Recent reports of White House aides ignoring FBI evidence that their colleagues had physically abused wives and girlfriends make women even more ready to clean house. Women are fed up and ready to end the toxic testosterone fueled dysfunction found in the halls of power at the White House, Congress and further down the ballot in state capitols, city halls and county courthouses.

It is not just who holds a particular office. It is the abject failure of those in office, predominately men, to reach across the aisle and work together to craft meaningful public policy solutions which address problems our country faces across a broad range of issues. Mothers and classroom professionals teach young children to get along, play well with others and avoid bullying. Those in power, mainly men, do precisely the opposite.

Power, as the words in the famous Hamilton song suggest, will only come when women are in, “The room where it happens … where the sausage gets made.”

Women get to those powerful rooms only when they are elected in numbers equal to their 51 percent of the population. Women will sit at the tables where decisions are made, compromises crafted and deals cut only when enough women have been elected to change the face of power. After gaining power through the electoral process, women typically are more careful stewards of the environment and more likely to craft sensible policies which protect families and fund a better education system.

Georgia is currently governed by a stale, predominately pale patriarchy – one of three states in the union with no women in Congress or a constitutional statewide office. On a brighter note, Georgia ranks 22nd in the nation for the percentage of women – 26 percent – in our General Assembly, ahead of all other Southern states. Further, Democratic women in Georgia’s General Assembly outnumber their Republican women colleagues two to one.

Democratic women believe it is time to smash the patriarchy and to say to the current power structure: Time’s Up!

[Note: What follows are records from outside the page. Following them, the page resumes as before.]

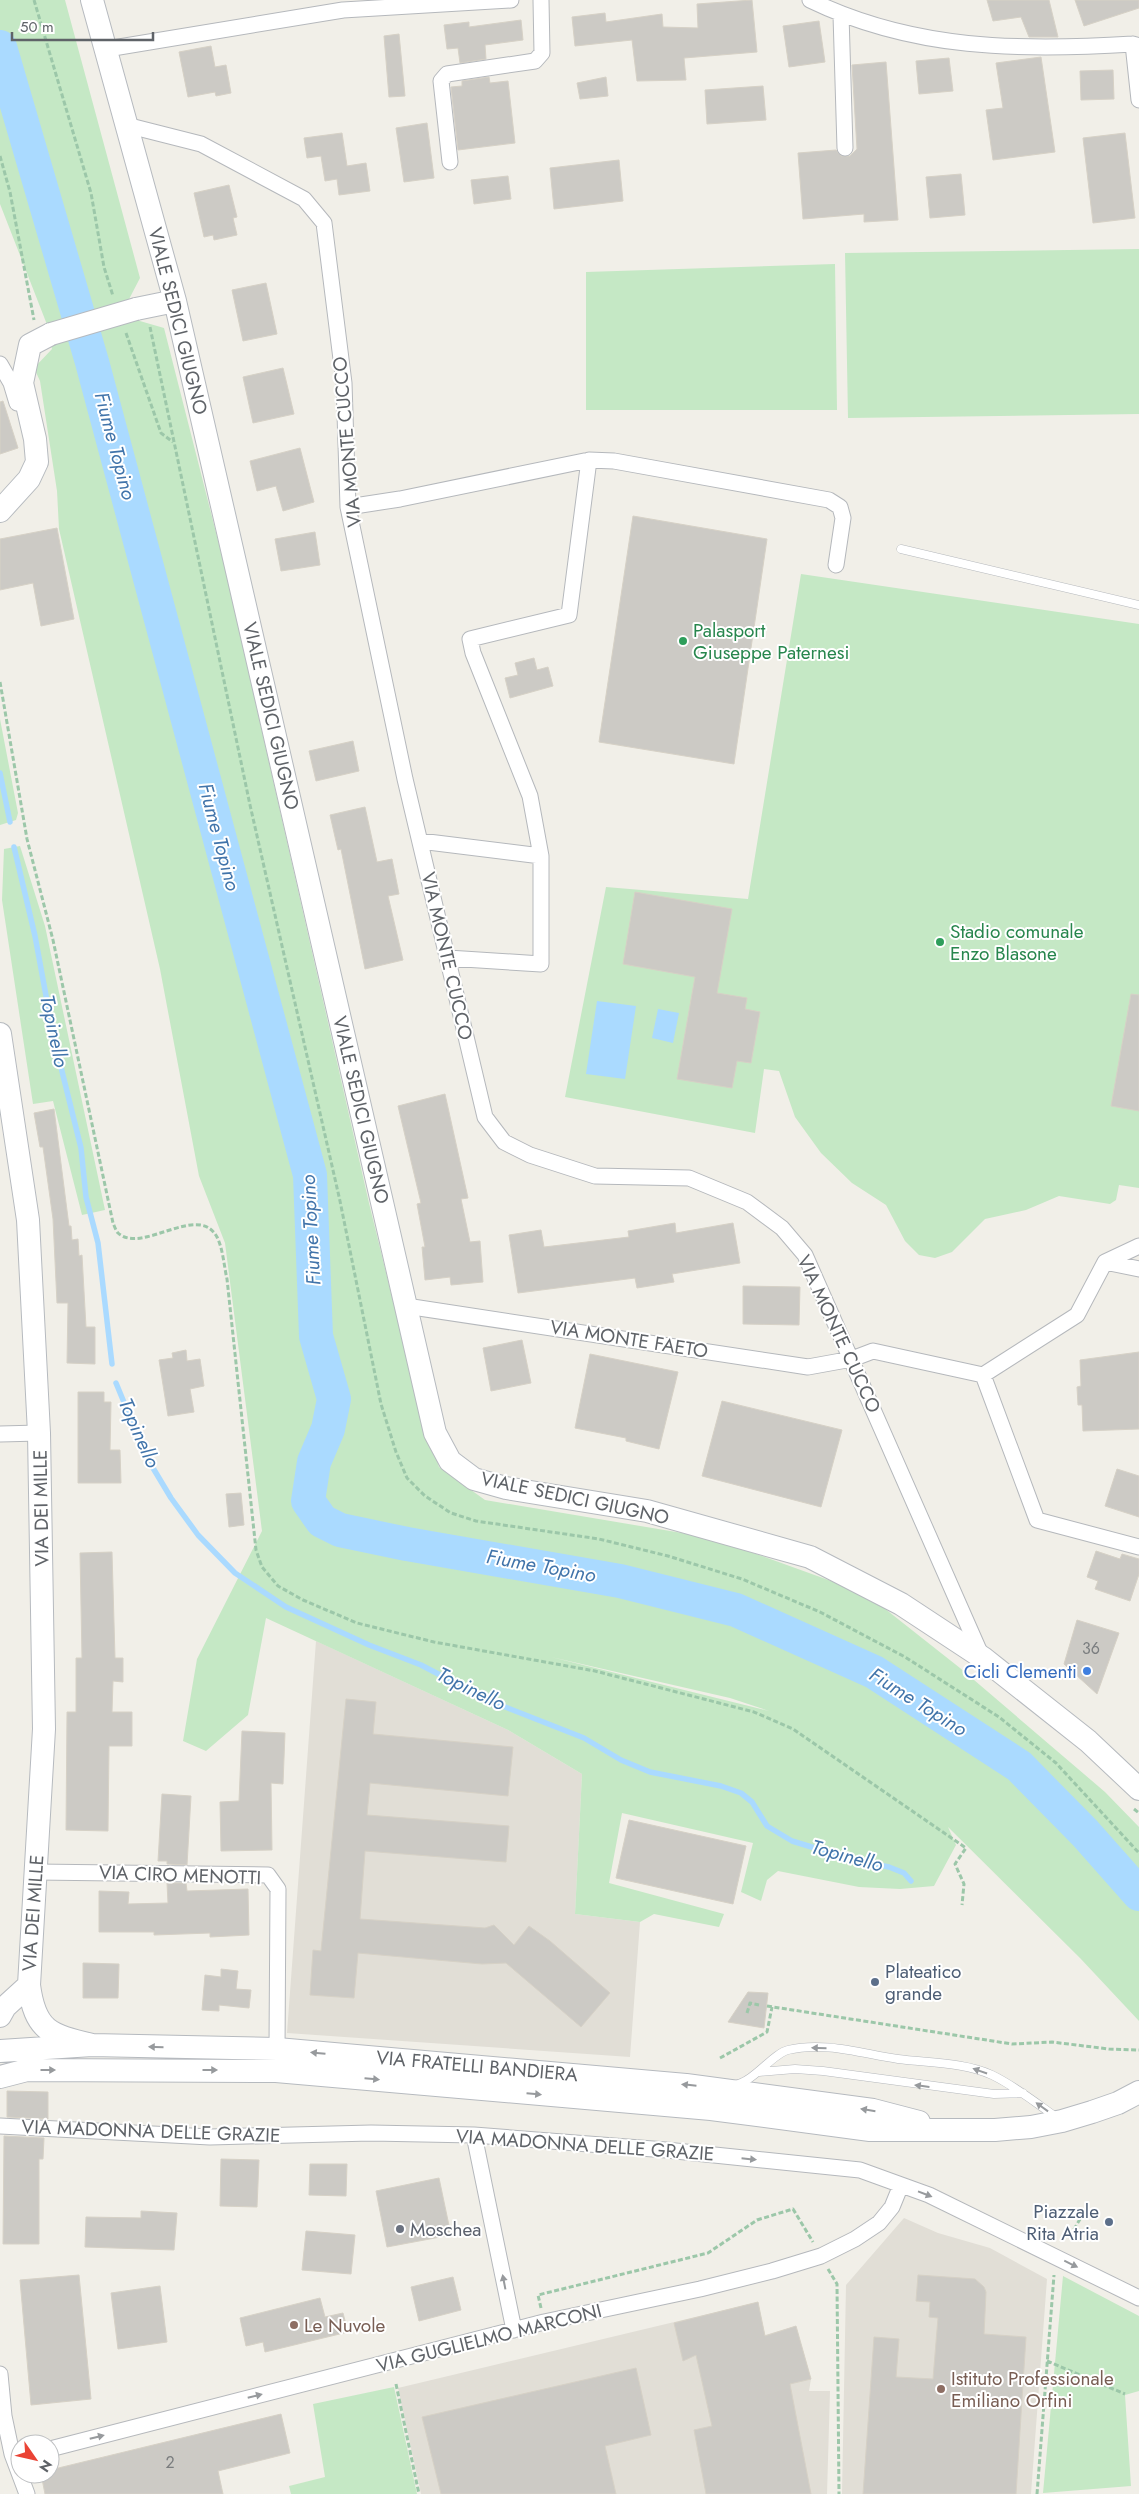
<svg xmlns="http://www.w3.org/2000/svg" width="1139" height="2494" viewBox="0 0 1139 2494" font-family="Jost,sans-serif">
	<rect width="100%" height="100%" fill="#f1efe8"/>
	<path fill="#e1ded6" d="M316 1641 508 1730 582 1774 575 1914 640 1922 630 2057 287 2033Z
		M904 2218 938 2233 990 2248 1047 2279 1031 2494H842L846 2285Z
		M758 2302 765 2335 796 2326 811 2379 809 2391H830L827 2494H421L398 2388Z"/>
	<path fill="#c5e8c5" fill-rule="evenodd" d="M0 0H65L140 278 126 305 133 319 164 328 224 564 369 1203 415 1391 439 1467 485 1500 712 1538 845 1586 884 1608 960 1668 1105 1792 1139 1827V2021L1080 1958 948 1827 956 1845 934 1886 900 1889 859 1887 778 1871 767 1880 761 1901 741 1892 753 1843 622 1813 609 1883 724 1914 719 1927 654 1914 640 1922 575 1914 582 1774 508 1730 266 1618 248 1715 206 1751 183 1741 197 1659 262 1531 225 1243 199 1176 160 969 59 529 57 491 40 381 34 368 52 349 46 322 0 204ZM551 1657 730 1698 769 1711Z
		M1139 249V414L848 418 845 253Z
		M835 264 837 410H586V272Z
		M801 574 1139 624V1188L1119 1185 1116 1200 1110 1204 1059 1196 1026 1210 985 1219 952 1252 935 1258 919 1255 905 1241 886 1205 852 1183 821 1153 795 1117 779 1071 764 1069 755 1133 565 1097 606 887 748 899Z
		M0 719 18 813 16 820 0 825Z
		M20 846 45 926 105 1210 82 1215 53 1101 33 1104 2 900 4 849Z
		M1063 2276 1139 2316V2391L1125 2395 1131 2486 1043 2493Z
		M394 2387 417 2494H291L289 2486 325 2477 313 2404Z"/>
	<path fill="#aadaff" d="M597 1001 636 1006 625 1079 586 1074Z
		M658 1009 679 1013 673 1043 652 1038Z"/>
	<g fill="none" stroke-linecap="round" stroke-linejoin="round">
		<path stroke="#aadaff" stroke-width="5.5" d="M0 84 9 76
			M0 773 10 822
			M14 847 35 936 54 1039 81 1148 86 1197 98 1243 112 1364
			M116 1383 147 1458 171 1498 198 1535 235 1573 286 1607 369 1645 421 1665 490 1701 584 1738 621 1760 650 1772 721 1786 741 1793 752 1802 767 1826 792 1841 854 1860 889 1867 904 1873 911 1881"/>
		<path stroke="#aadaff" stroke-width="34" d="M0 47 92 362 310 1175 316 1336 334 1399 328 1429 314 1462 308 1501 322 1521 340 1530 407 1544 620 1581 736 1610 874 1672 1019 1766 1085 1833 1139 1894"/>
	</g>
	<path fill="#cccac5" stroke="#d6d1c6" d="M752 0 757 52 684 58 686 80 637 81 632 40 575 46 572 17 605 13 606 22 662 14 663 27 698 28 697 4Z
		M987 0H1049L1058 37H1029L1021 17 993 21Z
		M1075 0H1139V8L1084 26Z
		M521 20 523 40 485 45 486 59 460 63 458 48 447 49 444 25 469 22V27Z
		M819 21 825 62 789 67 783 26Z
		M399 34 405 96 389 97 384 36Z
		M211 46 215 67 226 65 231 93 216 96 215 92 188 97 179 52Z
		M1041 57 1055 152 993 160 986 110 1003 108 996 63Z
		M949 58 953 91 919 94 916 61Z
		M886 62 898 220 864 222V214L803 219 798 153 836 150 841 156H850L857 149 852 65Z
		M1113 70 1114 99 1081 100 1080 71Z
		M489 77 490 83 508 81 515 143 458 150 451 87 462 86V81Z
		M606 77 608 96 580 99 577 83Z
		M763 86 766 120 707 124 705 90Z
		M427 123 434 178 404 182 396 128Z
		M342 133 347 166 366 163 370 191 339 195 337 179 325 181 321 156 307 158 304 138Z
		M1125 133 1135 218 1093 223 1083 138Z
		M619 160 623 201 554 209 550 168Z
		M961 174 965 215 930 218 926 177Z
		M508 176 511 199 474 204 471 180Z
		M229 185 237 217 233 218 237 235 214 240 213 235 204 237 194 193Z
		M266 283 277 334 243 341 232 290Z
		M283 368 294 414 253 423 243 377Z
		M3 401 18 448 0 454V402Z
		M300 448 314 502 283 511 276 486 257 491 250 461Z
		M633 516 767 539 734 764 599 742Z
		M57 528 74 619 41 626 33 583 0 590V539Z
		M315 532 320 565 281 571 275 539Z
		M534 658 537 670 548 667 553 686 510 698 505 678 518 675 515 663Z
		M353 741 359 771 316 781 309 751Z
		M365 807 377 862 392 859 399 894 388 896 403 960 365 969 341 849 338 850 330 815Z
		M635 892 732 909 717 993 747 998 745 1009 760 1012 751 1063 737 1061 732 1088 677 1079 695 977 623 964Z
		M1131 994 1139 995V1111L1111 1106Z
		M445 1094 468 1198 461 1199 470 1242 480 1241 483 1282 451 1285 450 1277 425 1280 422 1247H425L417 1204 421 1203 398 1106Z
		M54 1109 69 1226H71L72 1240 78 1239 79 1256 82 1255 86 1327H95V1364L67 1363 68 1303H57L53 1219 43 1147H40L34 1113Z
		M675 1223 676 1233 733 1223 740 1263 672 1274 674 1282 637 1288 635 1278 518 1293 509 1235 541 1230 544 1247 629 1237 628 1231Z
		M743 1286 800 1287 799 1325 743 1324Z
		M522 1340 531 1383 491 1391 483 1348Z
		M186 1350 187 1361 200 1359 204 1386 190 1389 194 1412 168 1416 159 1360 173 1358 172 1353Z
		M1139 1352V1429L1083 1431 1082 1405H1078L1077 1387 1081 1386 1080 1360Z
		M590 1354 678 1372 659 1449 626 1441V1438L575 1428Z
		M78 1392H104V1402H111L110 1450H120L121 1483H78Z
		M722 1401 842 1430 821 1507 702 1476Z
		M1117 1469 1139 1476V1517L1105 1506Z
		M241 1493 244 1525 229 1527 226 1494Z
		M1096 1551 1120 1559 1122 1554 1139 1559V1574L1130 1601 1095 1589 1098 1581 1087 1577Z
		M112 1552 115 1658H123V1682L113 1681 112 1712H132V1746H109L108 1831 66 1830 67 1712H76V1658H82L80 1553Z
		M1077 1620 1119 1633 1097 1694 1064 1664Z
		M346 1699 376 1702 373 1734 513 1747 508 1796 370 1783 367 1815 509 1826 506 1862 365 1851 360 1919 485 1928 494 1925 514 1945 529 1926 550 1941 610 1993 581 2027 506 1963 482 1964 358 1953 354 1998 310 1995 313 1950 321 1951Z
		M242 1731 285 1733 283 1784 271 1783 272 1850 221 1851 220 1802 239 1801Z
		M162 1794 191 1796 187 1865 167 1864V1861H158Z
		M629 1820 746 1846 733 1904 616 1878Z
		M167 1883H186L187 1891 248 1889 249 1935 210 1937V1933L154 1935V1932H99V1891L129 1892 128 1904 168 1903Z
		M83 1963 119 1964 118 1998H83Z
		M221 1969 238 1971 236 1989 251 1990 249 2008 219 2005V2011L202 2010 205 1975 221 1977Z
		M748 1992 768 1993 764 2028 728 2022Z
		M7 2091 48 2092V2119L7 2117Z
		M4 2136 44 2138 43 2159H39V2244H3Z
		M221 2159 259 2160 257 2207 220 2206Z
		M310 2164H347L346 2196 309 2195Z
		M439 2178 451 2235 387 2247 376 2191Z
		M141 2211 177 2213 174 2250 85 2247 86 2217 141 2218Z
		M306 2231 355 2235 351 2274 302 2270Z
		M79 2275 91 2399 31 2405 20 2280Z
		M918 2275 975 2279 984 2287 986 2292 984 2334 1026 2337 1016 2494H863L874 2337 899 2339 896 2377 933 2379 938 2318 929 2317 930 2302 916 2301Z
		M453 2277 461 2310 419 2321 411 2287Z
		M160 2286 167 2342 118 2349 111 2293Z
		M320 2298 325 2317 343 2313 348 2332 265 2352 263 2342 246 2346 240 2318Z
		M758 2302 765 2336 796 2326 811 2379 790 2384 811 2494H706L694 2430 712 2426 696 2355 683 2361 674 2323Z
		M636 2368 651 2435 605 2446 616 2494H441L422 2417Z
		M281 2414 290 2453 218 2471 223 2494H45L41 2474H50V2470Z"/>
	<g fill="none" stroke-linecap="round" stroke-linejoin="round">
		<defs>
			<path id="lane" d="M901 549 1139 605
				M759 2072 795 2069 823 2071 994 2094 1023 2093
				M734 2085C754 2082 772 2054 788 2050 824 2041 863 2054 898 2059 928 2063 964 2062 992 2075 1015 2086 1036 2103 1056 2117"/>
			<path id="street" d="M810 0C913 50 1020 51 1133 44L1139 46
				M841 15 845 148
				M1133 44 1139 100
				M107 49 343 10 511 0
				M126 125 201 144 304 199 324 223 344 383 348 507 405 779 485 1117 504 1142 530 1155 595 1176 689 1178 747 1202 782 1228 805 1255 982 1657
				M450 162 441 81 447 74 535 61 542 53 541 0
				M0 364 11 383 17 403
				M589 460 614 461 829 500 840 507 843 518 836 565
				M348 507 400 499 589 460 569 615 470 639 473 653 530 796 541 856V964L448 958
				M420 841 541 856
				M1105 1262 1139 1269
				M406 1306 808 1367 852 1359 873 1351 983 1375 1077 1315 1105 1262 1139 1246
				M983 1375 1037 1520 1139 1547
				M0 1434 39 1433
				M36 1872 268 1875 278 1889 277 2049
				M0 2126 210 2137 371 2133 474 2135 666 2150 860 2170 929 2195 1139 2298
				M474 2135 514 2330
				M0 2374 4 2416 12 2454 27 2494
				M50 2449 544 2322 700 2289 772 2271 821 2256 855 2239 879 2223 892 2207 901 2185"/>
			<path id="secondary" d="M92 0 175 301 435 1433 450 1461 474 1479 506 1488 647 1511 810 1557 901 1604 983 1658 1088 1741 1139 1789
				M136 309 175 301
				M0 511 29 479 37 462 35 439 22 383 30 345 51 334
				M0 1034 28 1220 39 1433 44 1729 29 1985C35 2031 50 2035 92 2045
				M0 2016 5 2007 29 1985
				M0 2051 92 2045 277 2049 686 2085 873 2110 919 2122
				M0 2077 27 2070 276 2071 711 2109 870 2130H995L1031 2127 1062 2121 1092 2112 1118 2103 1139 2092"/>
		</defs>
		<use href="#lane" stroke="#b5b8bc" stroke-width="9"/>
		<use href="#street" stroke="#b5b8bc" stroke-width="17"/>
		<use href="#secondary" stroke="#b6babf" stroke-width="24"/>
		<path stroke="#9cc7a9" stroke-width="3" stroke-dasharray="5 2.5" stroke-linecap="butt" d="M34 0 91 193 104 267 113 296
			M0 156 10 192 34 320
			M150 327 250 805 340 1201 381 1404 396 1452 407 1478 425 1496 451 1513 476 1521 599 1539 668 1556 742 1579 820 1612 905 1657 999 1717 1056 1763 1139 1853
			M126 333 161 433 173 442
			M0 682 27 839 53 940 113 1223C114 1225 116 1231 118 1233 142 1255 198 1202 217 1237 223 1249 224 1266 227 1279L256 1550 262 1567 278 1586 303 1600 357 1623 434 1642 595 1671 754 1712 793 1729 966 1848 955 1864 964 1884 962 1905
			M1134 1809 1139 1813
			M767 2006 1012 2044 1052 2042 1109 2049 1139 2050
			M747 2013 750 2003 759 2005
			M720 2058 767 2032 772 2007
			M1070 2236 1089 2204
			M828 2269 837 2284 839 2494
			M541 2308 538 2295 708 2253 757 2220 793 2209 813 2242
			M1047 2361 1125 2394
			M396 2384 419 2494
			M1037 2494 1054 2275"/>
		<use href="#lane" stroke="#fff" stroke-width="8"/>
		<use href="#street" stroke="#fff" stroke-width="15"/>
		<use href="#secondary" stroke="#fff" stroke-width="22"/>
		<defs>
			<path id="secondary-bridge" d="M51 334 136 309"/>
		</defs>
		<use href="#secondary-bridge" stroke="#b6babf" stroke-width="24" stroke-linecap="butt"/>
		<use href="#secondary-bridge" stroke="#fff" stroke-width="22"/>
	</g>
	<defs><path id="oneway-solid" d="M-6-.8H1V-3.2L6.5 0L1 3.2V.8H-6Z" transform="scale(1.25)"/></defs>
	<g fill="#979a9d">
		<use href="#oneway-solid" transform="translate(156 2047) rotate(-179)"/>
		<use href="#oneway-solid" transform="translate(819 2048) rotate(-179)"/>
		<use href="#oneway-solid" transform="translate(318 2053) rotate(-175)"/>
		<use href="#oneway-solid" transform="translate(48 2070)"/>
		<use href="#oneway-solid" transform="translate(210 2070)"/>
		<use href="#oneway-solid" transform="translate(980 2071) rotate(-161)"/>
		<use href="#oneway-solid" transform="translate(372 2079) rotate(5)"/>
		<use href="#oneway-solid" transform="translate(689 2085) rotate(-174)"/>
		<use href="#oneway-solid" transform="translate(922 2086) rotate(-173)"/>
		<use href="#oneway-solid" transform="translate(534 2094) rotate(5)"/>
		<use href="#oneway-solid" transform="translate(1042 2107) rotate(-144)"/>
		<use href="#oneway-solid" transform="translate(868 2110) rotate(-171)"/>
		<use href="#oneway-solid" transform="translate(749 2159) rotate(6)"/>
		<use href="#oneway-solid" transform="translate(925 2194) rotate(21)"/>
		<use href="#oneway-solid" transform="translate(1071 2264) rotate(26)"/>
		<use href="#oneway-solid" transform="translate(504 2282) rotate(-101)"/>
		<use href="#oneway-solid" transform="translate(255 2396) rotate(-14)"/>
		<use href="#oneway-solid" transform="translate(97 2437) rotate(-14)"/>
	</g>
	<g fill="#2e9e5b" stroke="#fff" stroke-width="2">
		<circle cx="683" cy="641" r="5"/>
		<circle cx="940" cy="942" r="5"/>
	</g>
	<circle fill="#3f7fe0" stroke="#fff" stroke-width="2" cx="1087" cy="1671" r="5"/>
	<g fill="#5c6f8a" stroke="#fff" stroke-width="2">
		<circle cx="875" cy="1982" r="5"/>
		<circle cx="1109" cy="2222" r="5"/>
	</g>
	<circle fill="#6b7280" stroke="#fff" stroke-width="2" cx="400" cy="2229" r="5"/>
	<g fill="#8d6e63" stroke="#fff" stroke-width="2">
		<circle cx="294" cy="2325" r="5"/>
		<circle cx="941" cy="2389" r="5"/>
	</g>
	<g text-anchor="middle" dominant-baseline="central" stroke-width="4" stroke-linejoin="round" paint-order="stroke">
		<g font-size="16" fill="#7a7d7f">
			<text x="1091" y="1648">36</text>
			<text x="170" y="2462">2</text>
		</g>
		<g font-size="19" fill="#5f6368" stroke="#fff">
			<text transform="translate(178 321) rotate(76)">VIALE SEDICI GIUGNO</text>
			<text transform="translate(347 442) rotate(-95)">VIA MONTE CUCCO</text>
			<text transform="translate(271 716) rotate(77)">VIALE SEDICI GIUGNO</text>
			<text transform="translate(447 956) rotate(77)">VIA MONTE CUCCO</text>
			<text transform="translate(361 1110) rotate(77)">VIALE SEDICI GIUGNO</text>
			<text transform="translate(839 1334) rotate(65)">VIA MONTE CUCCO</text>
			<text transform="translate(629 1339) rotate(9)">VIA MONTE FAETO</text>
			<text transform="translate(575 1498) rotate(12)">VIALE SEDICI GIUGNO</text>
			<text transform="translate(41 1508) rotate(-91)">VIA DEI MILLE</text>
			<text transform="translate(180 1875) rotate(2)">VIA CIRO MENOTTI</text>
			<text transform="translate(33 1913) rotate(-86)">VIA DEI MILLE</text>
			<text transform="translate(477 2066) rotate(5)">VIA FRATELLI BANDIERA</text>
			<text transform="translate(151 2131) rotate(2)">VIA MADONNA DELLE GRAZIE</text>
			<text transform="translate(585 2145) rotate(4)">VIA MADONNA DELLE GRAZIE</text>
			<text transform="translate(489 2338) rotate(-14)">VIA GUGLIELMO MARCONI</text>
		</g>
		<g font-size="19" fill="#27864d" stroke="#fff" text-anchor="start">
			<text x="693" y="630">Palasport<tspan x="693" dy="22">Giuseppe Paternesi</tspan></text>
			<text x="950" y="931">Stadio comunale<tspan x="950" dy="22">Enzo Blasone</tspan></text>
		</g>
		<g font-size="19" fill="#366cbe" stroke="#fff" text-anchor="end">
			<text x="1077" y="1671">Cicli Clementi</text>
		</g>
		<g font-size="19" fill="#4e5e75" stroke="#fff" text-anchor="start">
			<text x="885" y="1971">Plateatico<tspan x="885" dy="22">grande</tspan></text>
			<text x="1099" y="2211" text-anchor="end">Piazzale<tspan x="1099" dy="22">Rita Atria</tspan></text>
		</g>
		<g font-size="19" fill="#5b616d" stroke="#fff" text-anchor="start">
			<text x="410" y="2229">Moschea</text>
		</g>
		<g font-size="19" fill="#785e54" stroke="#fff" text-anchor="start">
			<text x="304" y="2325">Le Nuvole</text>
			<text x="951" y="2378">Istituto Professionale<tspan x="951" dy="22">Emiliano Orfini</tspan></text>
		</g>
		<g font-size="20" font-style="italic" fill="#4174aa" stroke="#fff">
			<text transform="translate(115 446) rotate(75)">Fiume Topino</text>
			<text transform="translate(219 837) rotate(75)">Fiume Topino</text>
			<text transform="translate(54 1031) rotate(78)">Topinello</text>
			<text transform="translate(311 1230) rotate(-93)">Fiume Topino</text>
			<text transform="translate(139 1433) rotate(66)">Topinello</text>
			<text transform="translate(541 1566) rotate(10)">Fiume Topino</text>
			<text transform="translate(471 1689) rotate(26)">Topinello</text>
			<text transform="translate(918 1702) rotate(32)">Fiume Topino</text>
			<text transform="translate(847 1856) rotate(15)">Topinello</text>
		</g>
	</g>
	<g transform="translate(35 2459) rotate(124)"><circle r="24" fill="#ffffff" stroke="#bfc1c3"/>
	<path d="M0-4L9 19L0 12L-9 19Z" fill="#ea4335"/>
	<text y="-8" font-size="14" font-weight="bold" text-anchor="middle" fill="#5f6368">N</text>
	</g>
	<path d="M12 32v8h141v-8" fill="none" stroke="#5f6368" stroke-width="2.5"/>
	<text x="20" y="32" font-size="15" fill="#5f6368" stroke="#ffffff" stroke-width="4" paint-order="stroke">50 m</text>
</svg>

Republican Georgia legislators who have not faced opposition in years will soon learn what it is like when a highly qualified woman is on the ballot to “Grab ‘em by the Midterms!”

This year, at least three dozen women have signaled intentions to run for open seats formerly held by Republicans, or against sitting Republican legislators in Georgia. Qualifying for Georgia’s ballot is March 5 to March 9. On the Democratic side, a woman named Stacey will be at the top of the ticket as gubernatorial nominee – a historic first whether the last name on the November ballot is Abrams or Evans. There are well-funded women running for statewide constitutional offices and record numbers of women running for House and Senate seats. These women are strong. They are powerful and they are raising money in record-setting totals.

Is Georgia ready for such a power shift? Voters elected six Georgia’s WIN List endorsed women during a cluster of special elections for legislative seats in the fall of 2017. Three formerly “ruby red” districts flipped from Republican to Democratic control, with two of those victories for women. Strategically, Jen Jordan’s victory in Senate District 6 removed the GOP supermajority in the Senate.

To support women candidates in 2018, their supporters have much work to do – millions of postcards to write, doors to knock on and phone calls to make. But, thousands of women stand ready to support the women who have demonstrated courage by stepping up to put their names on the ballot.

When women vote, women win. When women win in record numbers, they will soon write the laws, set the policies and approve the budgets that ensure equality for women now and for generations to come.

To the Georgia’s stale patriarchy women say: Time’s UP! The women of Georgia are ready to, Grab ’em by the Midterms!